Thomas (Tennessee) Williams was brought up in a puritan family, and his first love experiences were very chaste. He loved without understanding what exactly this feeling was, and there was not even a hint to the physical side of these passions. Tennessee was a puritan, and even to kiss a guy would be impossible for him. The undisguised homosexuality of the men he met always stunned him. The same can similarly be attributed to Brick from the play. It is quite possible that in the epoch of Puritanism, this young man, as well as his friend Skipper, could not even find a name for his feelings, and even if he realised to some extent what the nature of their mutual fondness was, could he possibly admit that?
We do not know what Skipper thought about their relations, and if he felt the same as Brick. However, we may presume that Skipper had undergone the same as Brick; their destinies intermingled and reflected one another. And the result of their feelings being broken by the social norms and morals is one and the same: attempts to escape from the reality, seeking the remedy in a bottle of whiskey.
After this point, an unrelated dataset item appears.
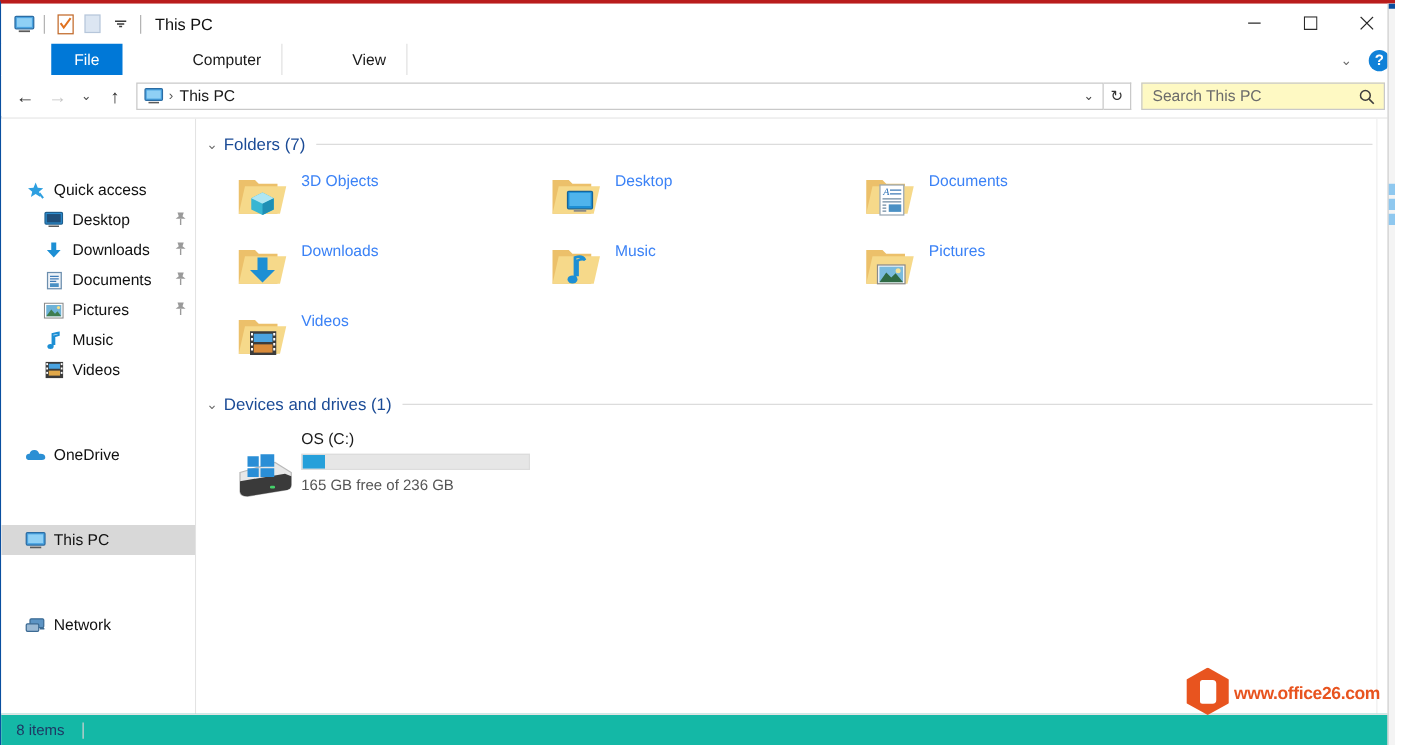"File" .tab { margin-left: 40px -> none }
In Williams’s life, the death of his true love, Frank Merlo, was a serious shock that changed his life and work. Just as Brick or late Skipper, Williams began to seek oblivion in drugs and alcohol. These parallels between the life of Tennessee Williams and his character Brick are obvious, and we may rightfully presume that the reasons and motives for their actions are also the same. Moreover, we should keep in mind that Williams was prone to self-analysis, and never wrote about anything that did not reflect the hidden and deeply rooted emotions of a personality.